Asia demand for US, Atlantic Basin oil set to jump as buyers prep for winter
SINGAPORE (Reuters) — Asian demand for crude oil from the Atlantic Basin and the Americas is set to rise as low prices drive Japanese and South Korean buyers to snap up cargoes to arrive ahead of peak winter consumption.
Robust appetite from the region could help soak up excess supplies in Europe and the United States, offering some support to benchmark global prices that plumbed 10-month lows last week.
The loading of oil shipments from Europe and the Americas to Asia tapered off in June after surging between March and May, but the recent price slump is pushing Asian buyers and traders to once again turn to the North Sea Forties grade of oil and to US crude.
Some traders hope the value of cargoes will increase during the time spent en route to Asia, with a possible upcoming climb in prices indicated by October ICE Brent futures this month rising as much as 70 cents/bbl above the prompt month August contract.
"We know people are taking WAF (West African) and North Sea," said a trader with a North Asian refiner, declining to be identified as he was not authorised to speak with media.
A widening of Brent's premium to West Texas Intermediate (WTI) crude to almost $3/bbl earlier this month has particularly buoyed the appeal of moving US oil to Asia.
Japanese refiners JXTG and Cosmo Energy have bought US cargoes that will arrive in September, trade sources said, ahead of the winter season when power demand jumps as people crank up electric heating.

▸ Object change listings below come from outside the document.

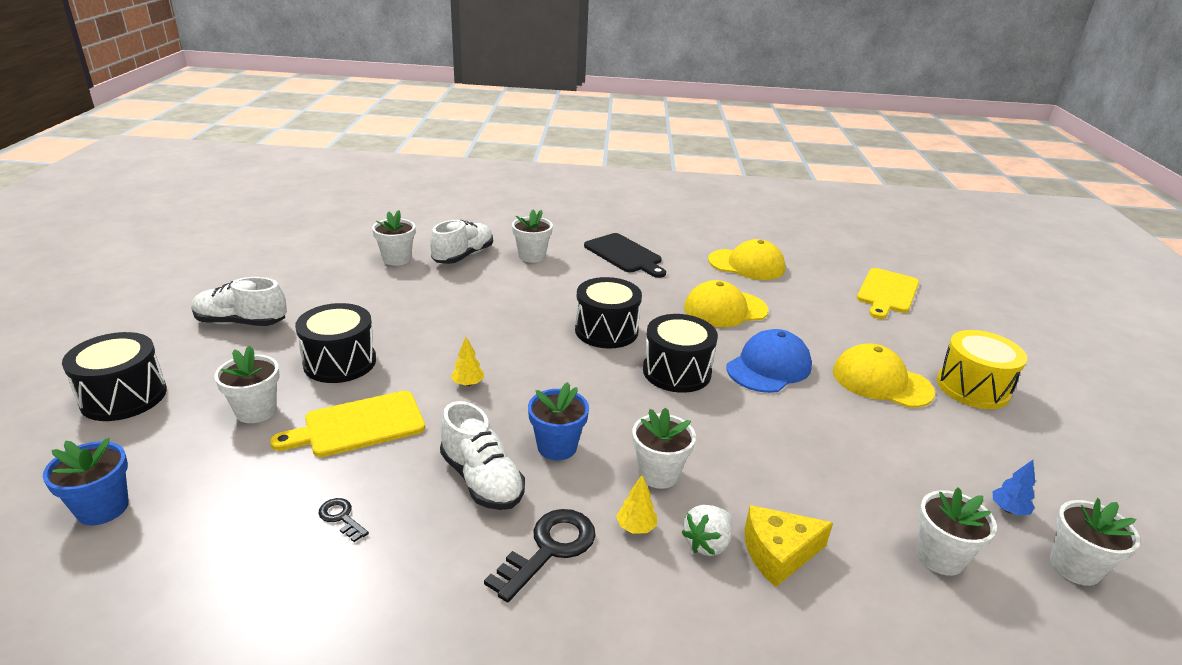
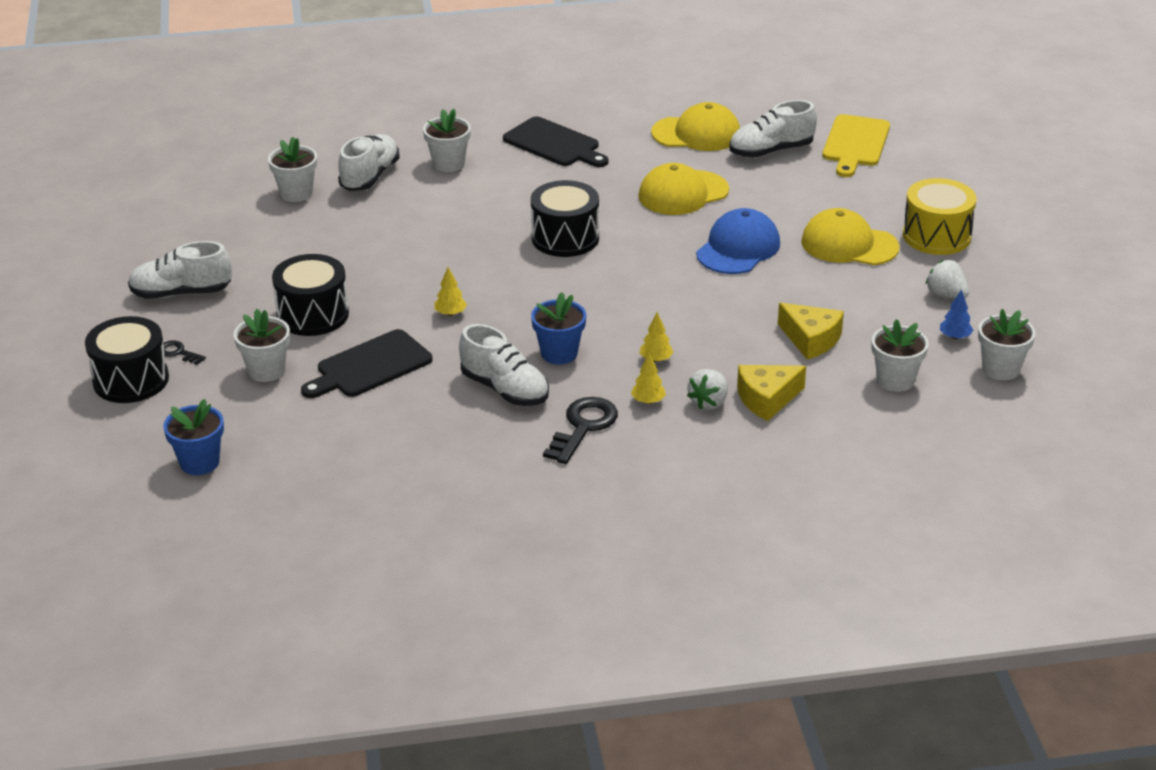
camera: 10 degrees left, 5 degrees up
yellow cutting board [270,391,425,457] -> black cutting board [301,329,433,398]
black key [318,498,369,542] -> black key moved to [163,340,206,365]
white flower pot [632,407,696,489] -> yellow tree [640,312,674,362]
black drum [643,314,718,393] -> none
none -> white shoe [729,100,817,158]
none -> yellow cheese [778,303,844,360]
none -> white strawberry [926,260,969,299]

JXTG has purchased 1 MMbbl of US Mars crude, while Cosmo has bought a mixture of WTI Midland and Domestic Sweet (DSW) blend, those sources said.
Both companies declined to comment on the matter.
Meanwhile, traders expect 2 MMbbl to 4 MMbbl of North Sea Forties to load in July and arrive in South Korea from the end of August to early September.
More Libyan crude could also make its way to Asia as output there rises. Thailand's PTT PLC recently bought Libya's Amna crude from Chinese trader Unipec for delivery in August and September.
Elsewhere, the release of a second batch of Chinese crude import quotas has also spurred sellers to bring more oil to Asia, said an analyst at a trading company.
And shipping data shows that ExxonMobil, which operates a refinery in Thailand, chartered the Aframax Astro Saturn to take US crude from Corpus Christi, Texas to Sri Racha, Thailand for end-July arrival.
"US crude has high potential. We want to diversify our supply sources (and are interested)," an official from a Southeast Asian refiner said, adding that it was keen on both light-sweet and medium-sour crude but not the DSW blend because of quality issues.